I'm trying to create container that looks close to how my file spec works. It's like a vector but the type of the elements is defined by a hashtable.
If I knew the type at compile-time I could just write something like this:
struct foo {
float a,b,c;
int d;
byte e,f;
};
std::vector<foo> foovector;
foovector.push_back(foo f);
I don't have the struct at compile time. I only have a schema I get from the file header. All elements are the same size and have the same offsets for each item inside an element. The container has the hash table defined before any elements can be added.
typedef Toffset uint; //byte offset;
typedef Ttype uint; //enum of types
std::unordered_map<std::string, std::pair<Toffset,Ttype>> itemKey;
itemKey["a"] = 0;
itemKey["b"] = 4;
itemKey["c"] = 8;
itemKey["d"] = 12;
itemKey["e"] = 16;
itemKey["f"] = 17;
nstd::interleaved_vector superfoo(itemKey, 10); //hashtable, pre-allocation size
nstd::interleaved_vector::iterator myIterator;
myIteratorGlobal = superfoo.begin;
myIteratorA = superfoo["a"].begin;
myIteratorB = superfoo["b"].begin;
*myIteratorB = 2.0f;
*myIteratorGlobal["d"] = 512;
The idea is I can memcpy quickly the raw data in and out of files. Iterator offsets are easy. My questions are:
Does anything do this already?

* * *

Directions >>
1: In the post, where does the writer get the schema?
2: Write out the part of the post between "If I knew the" and "can be added.", inclusive.

* * *

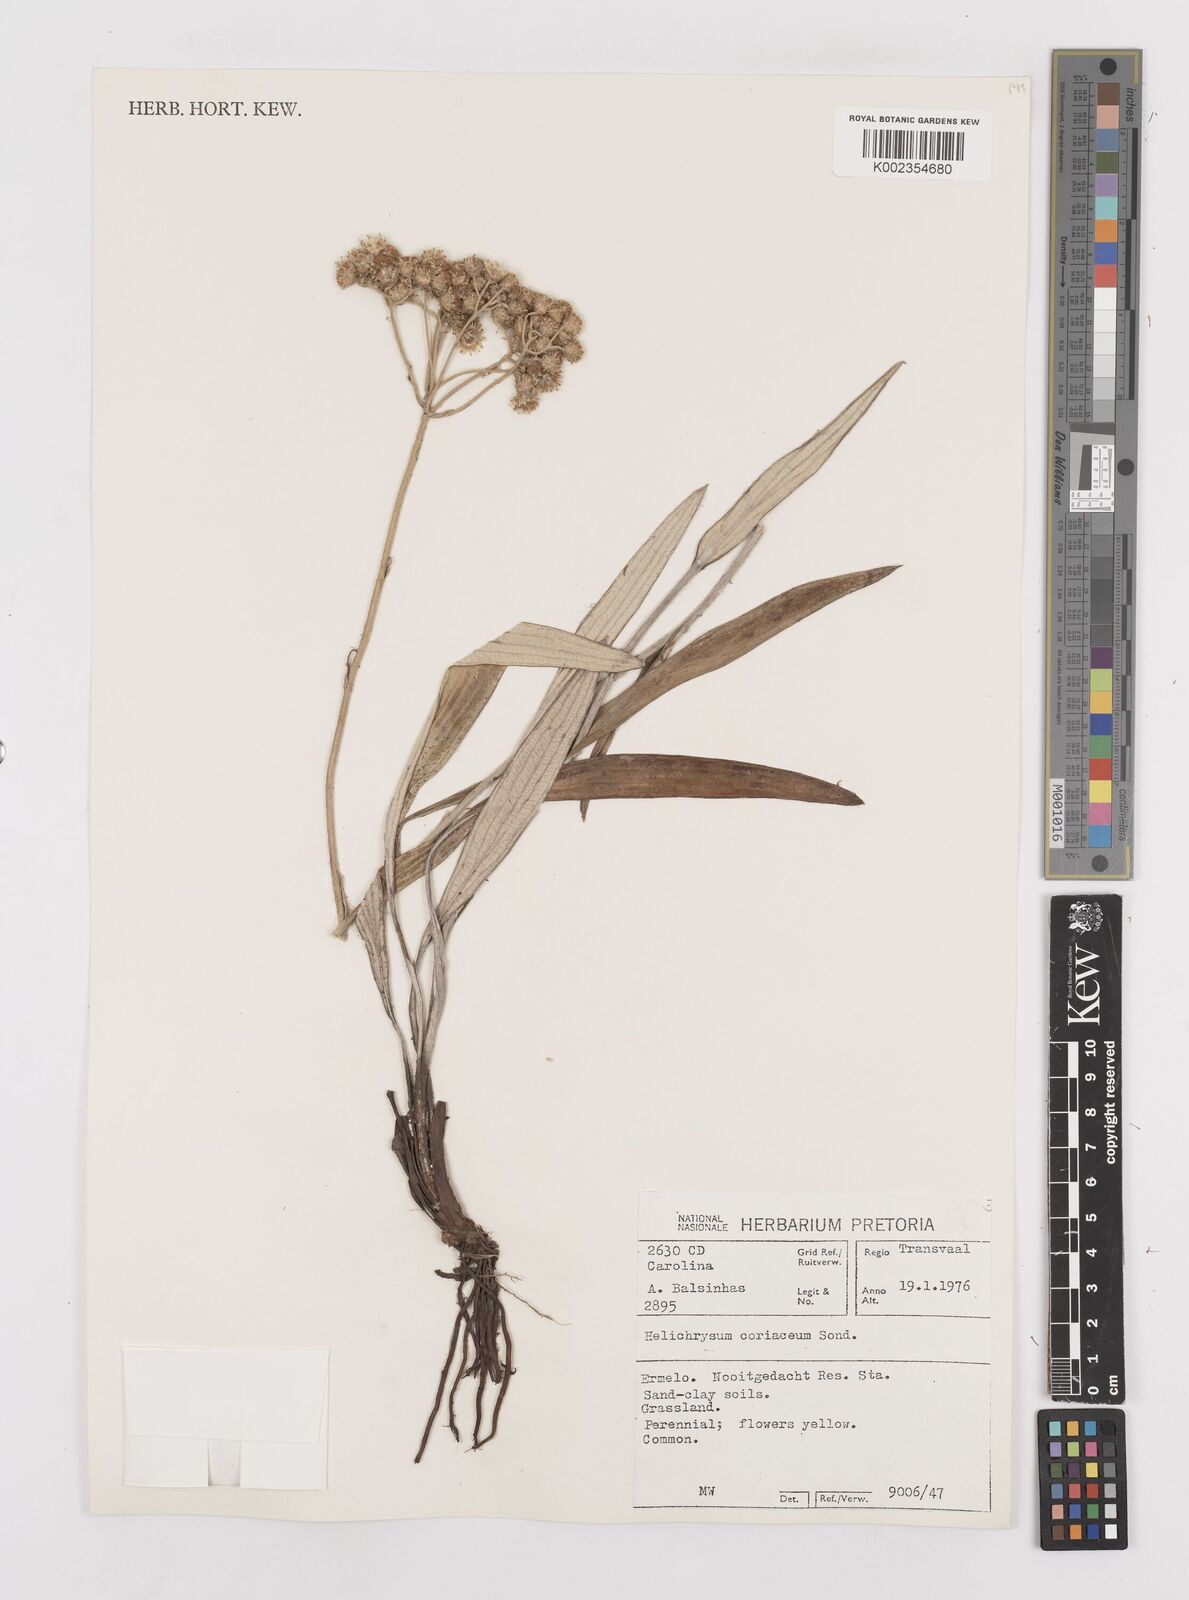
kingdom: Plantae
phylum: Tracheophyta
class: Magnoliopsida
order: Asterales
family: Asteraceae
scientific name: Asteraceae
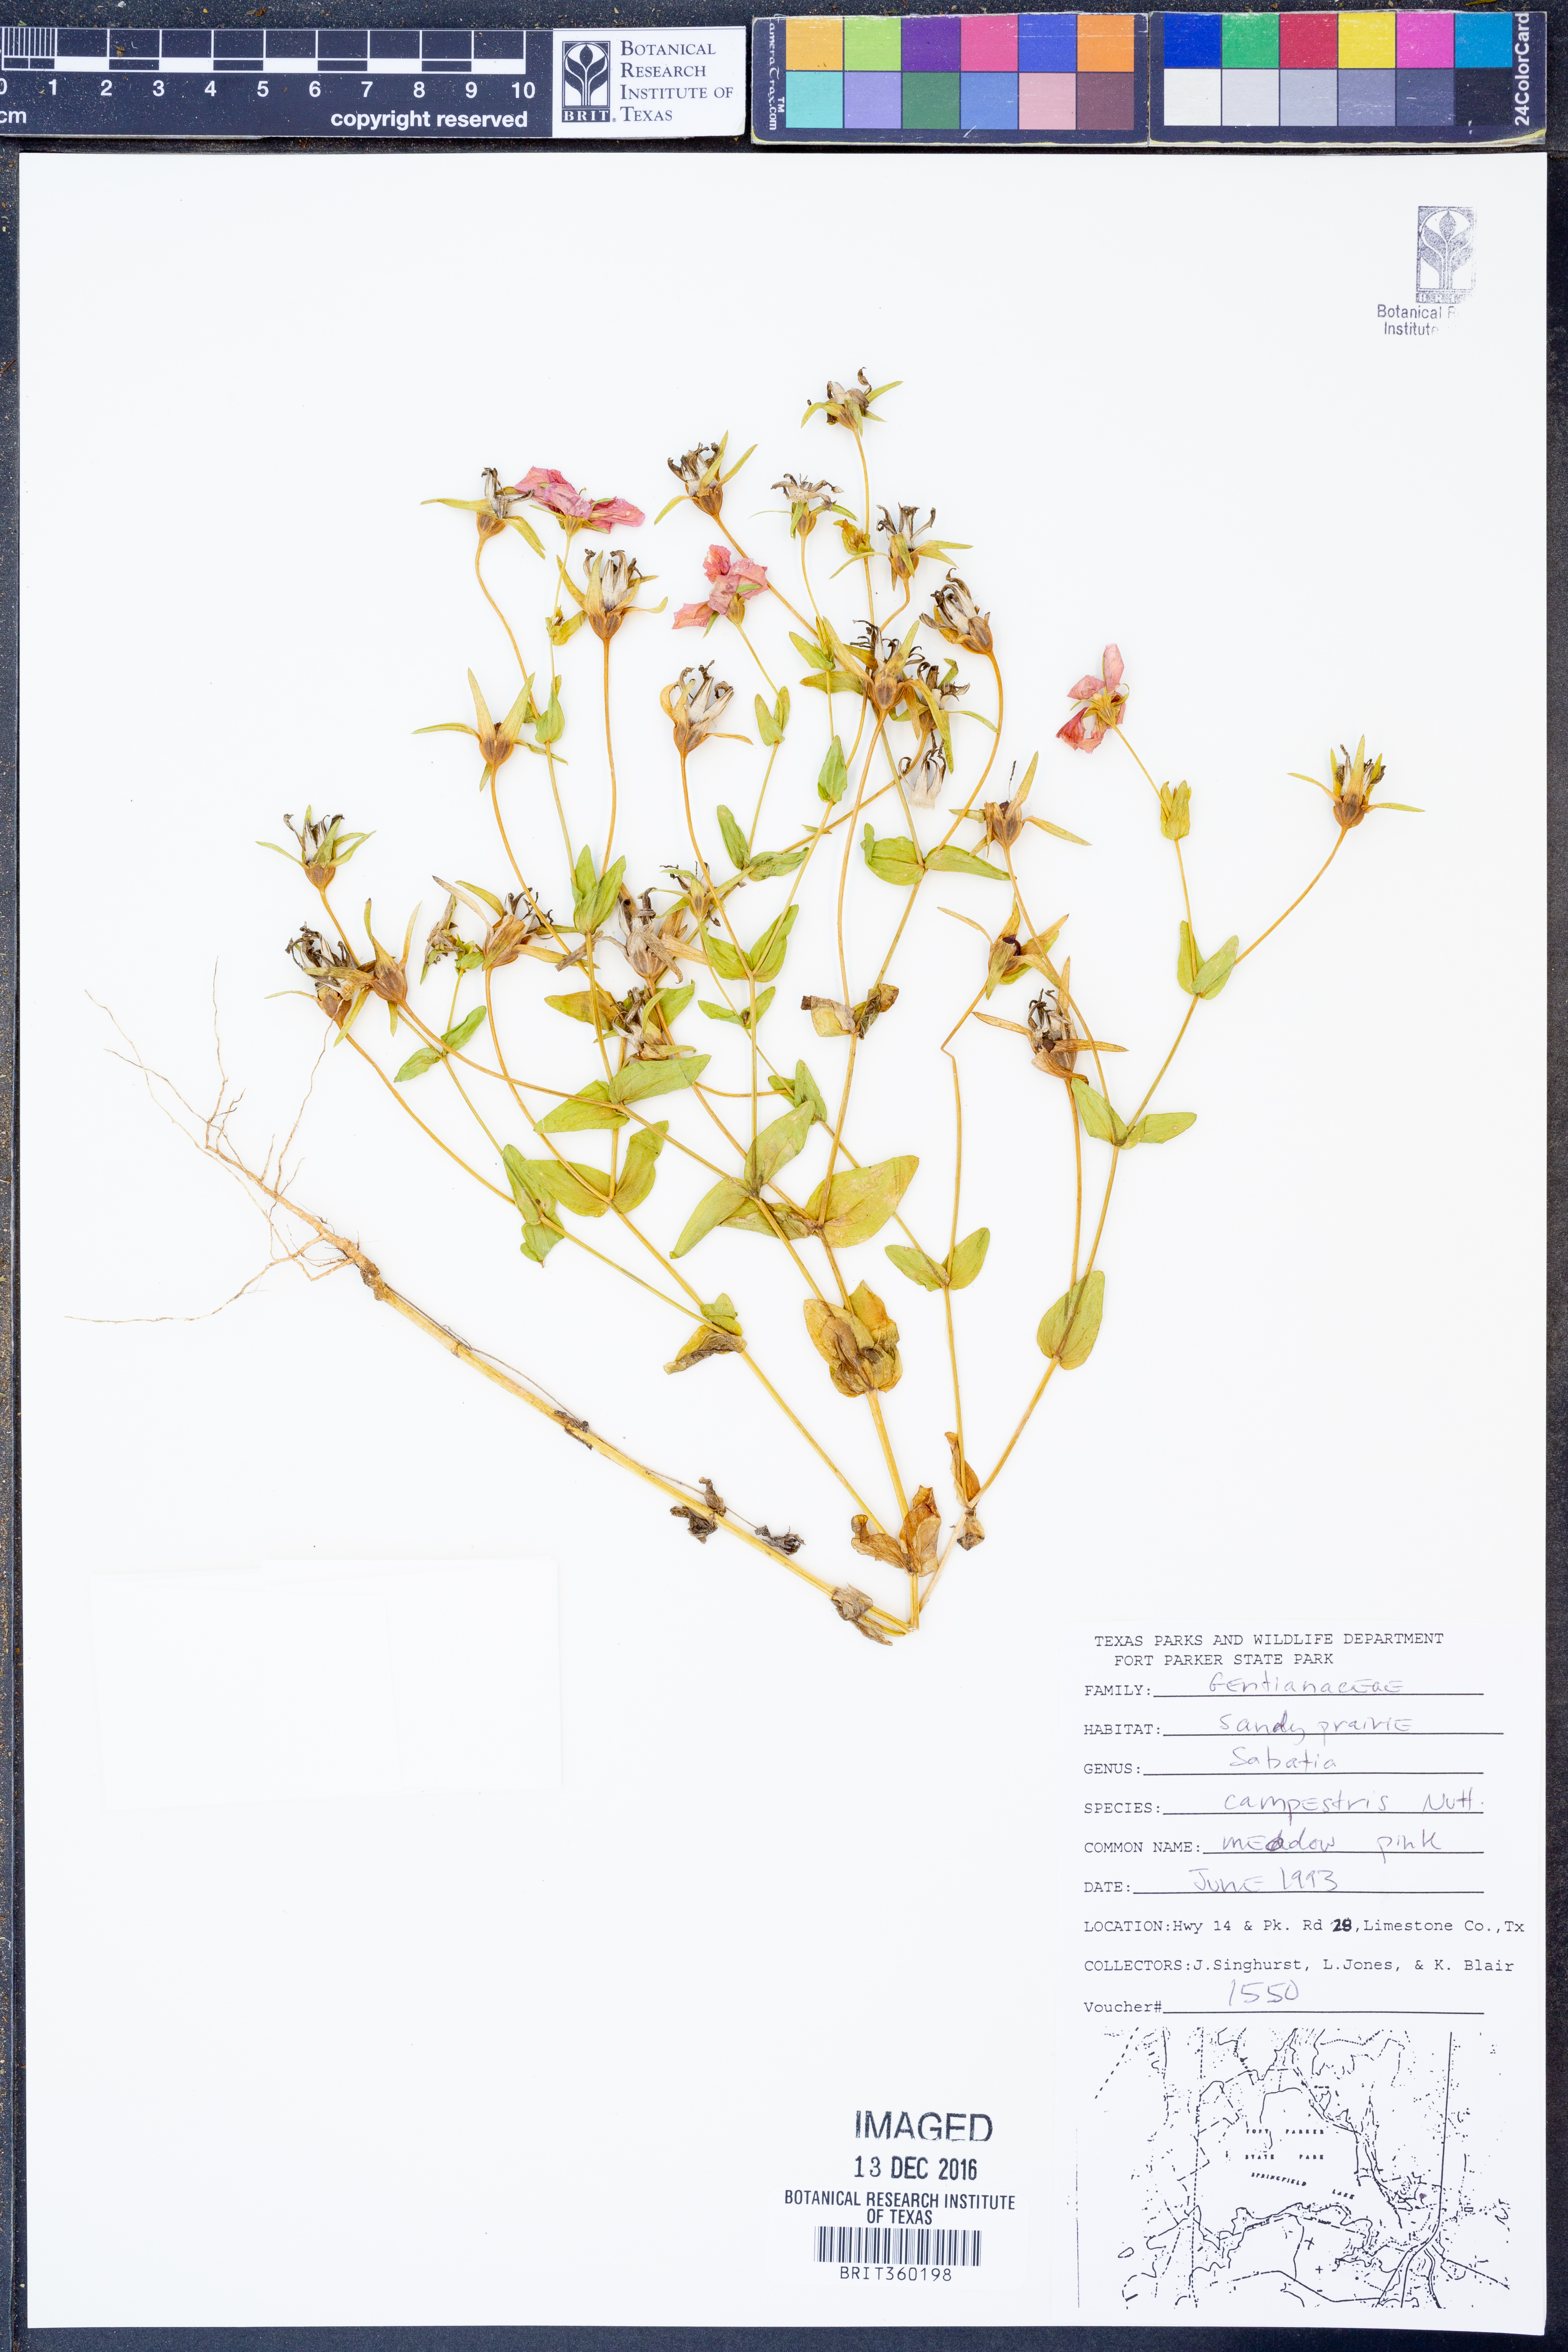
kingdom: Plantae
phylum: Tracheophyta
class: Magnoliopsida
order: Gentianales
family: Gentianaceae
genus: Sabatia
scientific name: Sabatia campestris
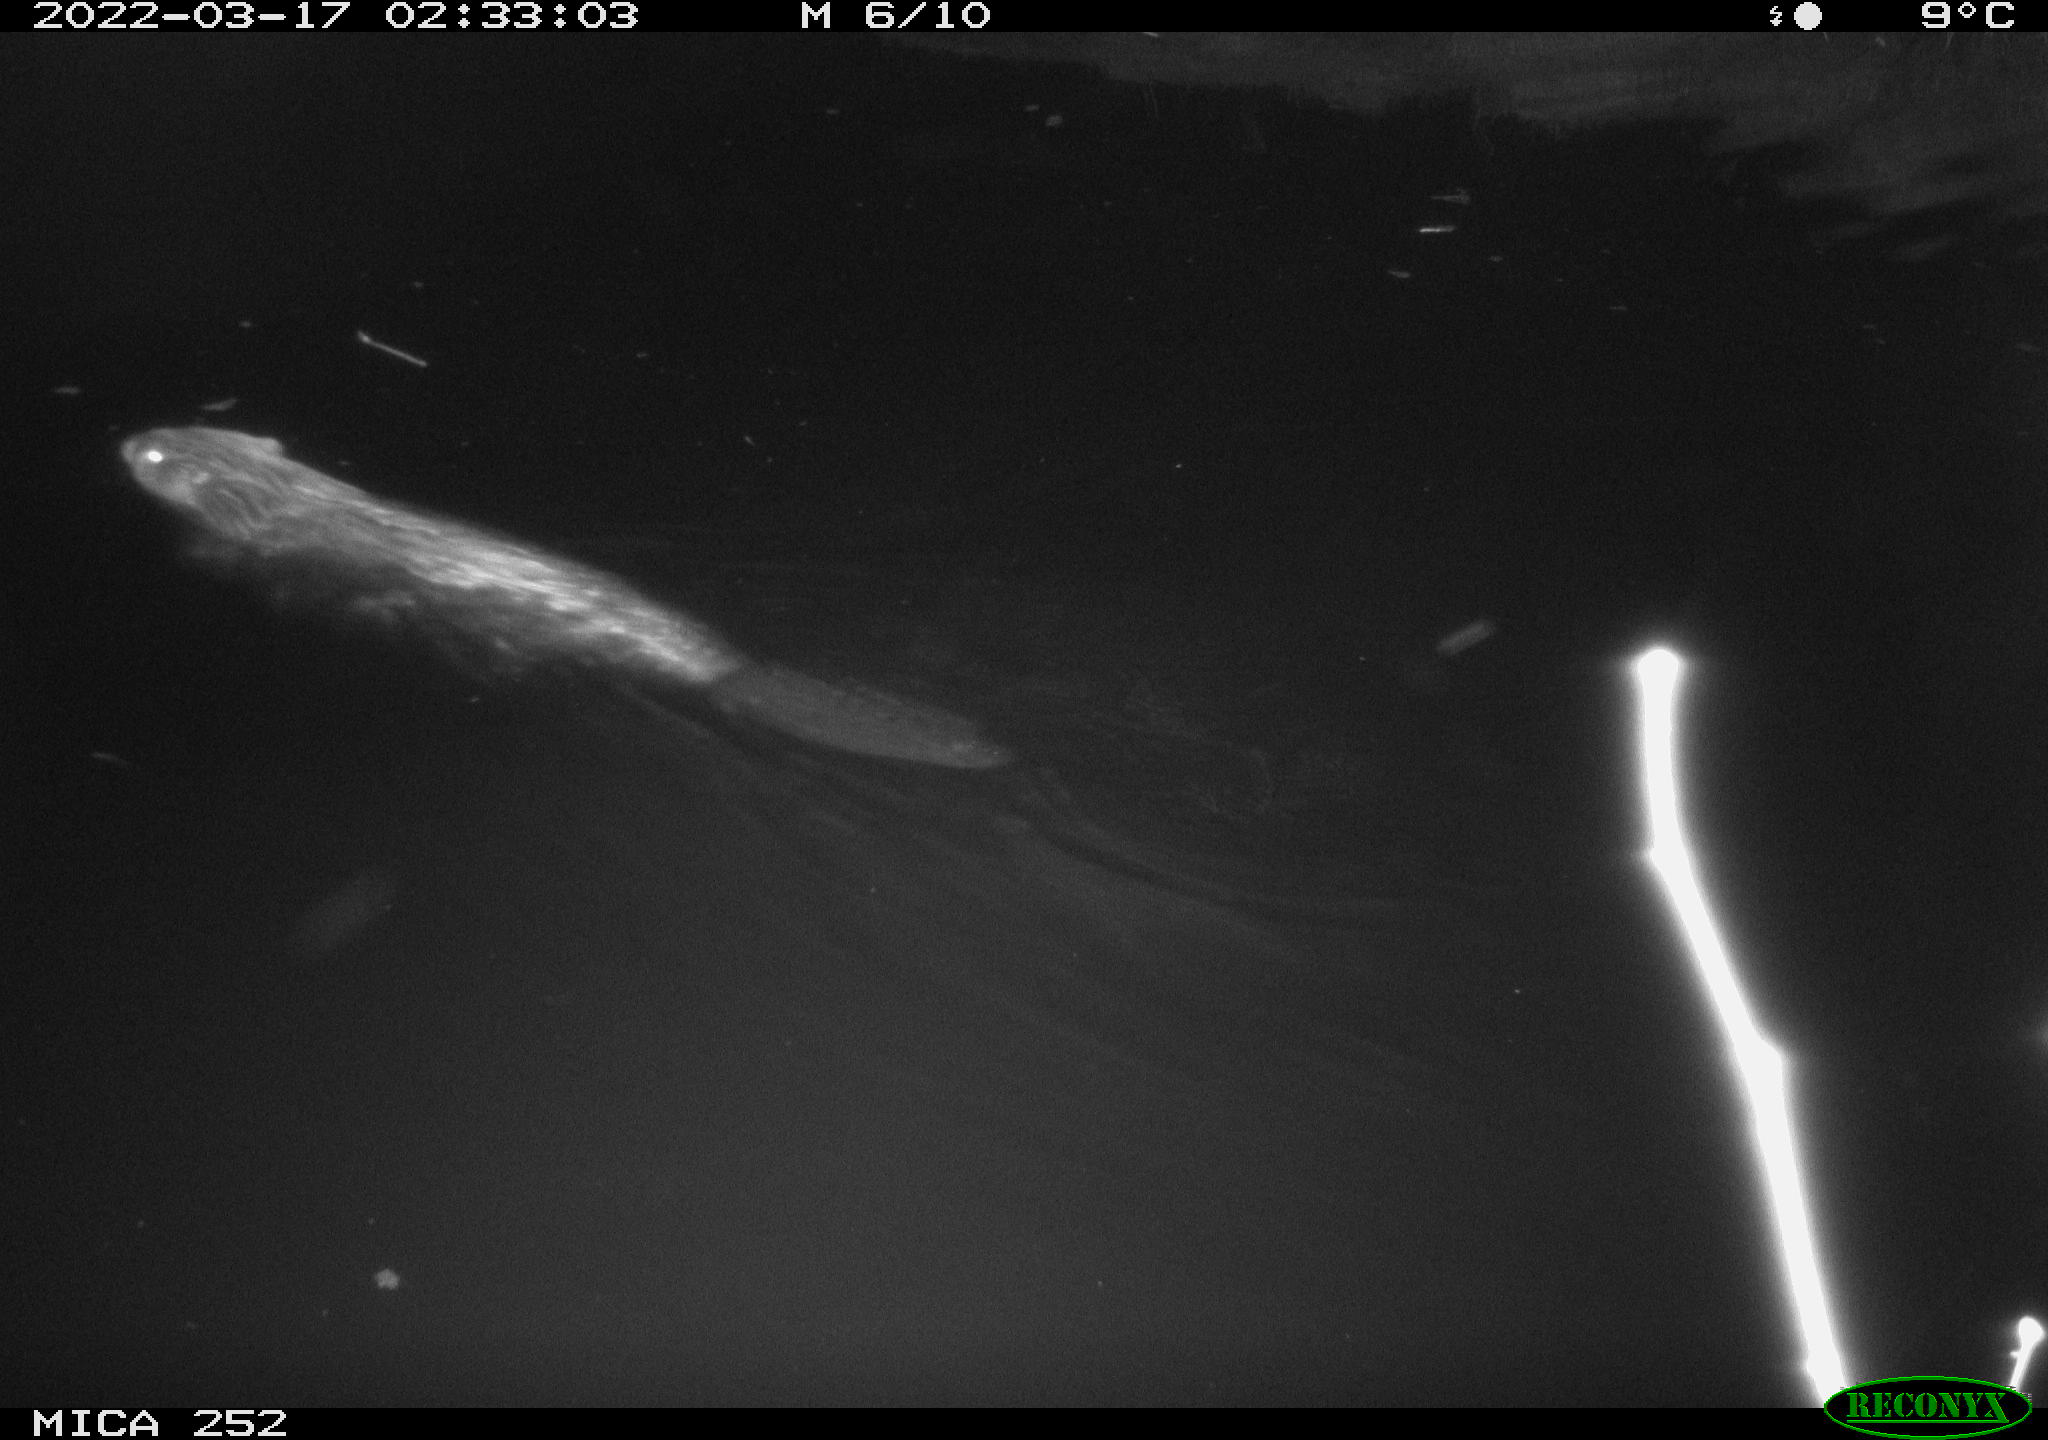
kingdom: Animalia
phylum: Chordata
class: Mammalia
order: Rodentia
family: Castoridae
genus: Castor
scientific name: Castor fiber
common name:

* * *

Answers by item >>
1: From the file header.

2:
If I knew the type at compile-time I could just write something like this:
struct foo {
float a,b,c;
int d;
byte e,f;
};
std::vector<foo> foovector;
foovector.push_back(foo f);
I don't have the struct at compile time. I only have a schema I get from the file header. All elements are the same size and have the same offsets for each item inside an element. The container has the hash table defined before any elements can be added.